Lors du dernier conseil municipal du 12 novembre nous avons été amenés à émettre unRepos-dominical2 avis sur « les dérogations au principe du repos hebdomadaire le dimanche matin proposées par le maire en 2016« . Il s’agissait de profiter de la loi Macron, récemment voter au parlement, pour permettre l’ouverture des commerces rueillois pendant 9 dimanches (au lieu de 5).

Vous trouverez ci-dessous le texte de mon intervention.

Je suis très surpris que cette municipalité apparemment si respectueuse de la famille et de ses valeurs ait pu mettre une telle délibération à l’ordre du jour de ce conseil municipal. Le maire et certains de ses adjoints ont été parmi les plus féroces pourfendeurs de la loi sur le mariage pour tous au nom de la préservation de certaines traditions familiales et le voilà qui passe une délibération fragilisant encore plus le repos dominical pour de nombreux citoyens.

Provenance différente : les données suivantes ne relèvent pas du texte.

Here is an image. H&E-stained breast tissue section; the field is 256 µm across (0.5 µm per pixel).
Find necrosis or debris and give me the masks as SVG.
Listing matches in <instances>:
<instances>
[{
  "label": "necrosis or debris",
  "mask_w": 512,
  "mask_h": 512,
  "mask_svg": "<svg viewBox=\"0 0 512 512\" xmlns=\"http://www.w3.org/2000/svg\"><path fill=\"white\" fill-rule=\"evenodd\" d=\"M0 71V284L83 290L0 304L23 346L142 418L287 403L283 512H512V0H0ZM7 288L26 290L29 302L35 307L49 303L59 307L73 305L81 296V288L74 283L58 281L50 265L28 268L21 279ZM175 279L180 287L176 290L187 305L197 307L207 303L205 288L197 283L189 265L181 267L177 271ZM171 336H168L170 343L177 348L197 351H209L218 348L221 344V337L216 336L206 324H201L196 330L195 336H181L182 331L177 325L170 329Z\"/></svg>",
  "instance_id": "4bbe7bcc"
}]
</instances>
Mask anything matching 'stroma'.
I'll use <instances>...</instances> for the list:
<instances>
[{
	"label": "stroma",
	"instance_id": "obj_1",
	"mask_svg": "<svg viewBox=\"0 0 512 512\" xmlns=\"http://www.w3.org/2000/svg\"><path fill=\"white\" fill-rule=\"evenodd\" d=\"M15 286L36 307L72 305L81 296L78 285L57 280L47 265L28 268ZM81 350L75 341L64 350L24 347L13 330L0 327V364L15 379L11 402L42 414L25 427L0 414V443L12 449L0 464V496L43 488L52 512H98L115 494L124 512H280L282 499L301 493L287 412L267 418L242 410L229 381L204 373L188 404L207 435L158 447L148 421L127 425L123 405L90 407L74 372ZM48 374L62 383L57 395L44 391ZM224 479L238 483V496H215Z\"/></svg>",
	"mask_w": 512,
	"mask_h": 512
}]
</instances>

La loi Macron donne la possibilité de déroger au principe du repos dominical. En aucun cas elle ne vous oblige Mr le maire à l’appliquer sur le territoire de la ville.

Notre législation permet déjà l’ouverture le dimanche pour un certains nombre de commerces Rueillois, permettant ainsi aux personnes qui le souhaitent d’exercer une activité rémunérée ce jour là.

Pourquoi vouloir encore accroître la pression sur de nombreux salariés en prises déjà avec des difficultés économiques et sociales importantes ?

Car à quoi assiste-t-on avec cette loi ? Tout simplement à la banalisation croissante de la journée du dimanche. Cette journée sacrée pour beaucoup de français dont de nombreux catholiques pratiquants devient de plus en plus un jour ouvré comme les autres. Je ne peux pas croire que les personnes qui travailleront le dimanche seront tous volontaires ou étudiants. Tous comme les commerçants n’auront bientôt plus le choix de ne pas ouvrir lorsque tous leurs concurrents resteront ouverts le dimanche, la concurrence à l’emploi dans notre société actuelle va exercer une pression terrible sur les employés et notamment les plus fragiles, ceux qui risquent d’être marginalisés s’ils ne se portent pas volontaires pour travailler le dimanche.

Pour ces familles mono-parentales ou a petits revenus le travail du dimanche peut avoir des conséquences désastreuses pour les enfants puisque ces derniers ne voient plus leurs parents et: la semaine il sont à l’école, le week-end l’un ou les parents travaillent. Ils sont alors laissés à eux-mêmes avec les conséquences négatives que cela peut avoir sur leur comportement social.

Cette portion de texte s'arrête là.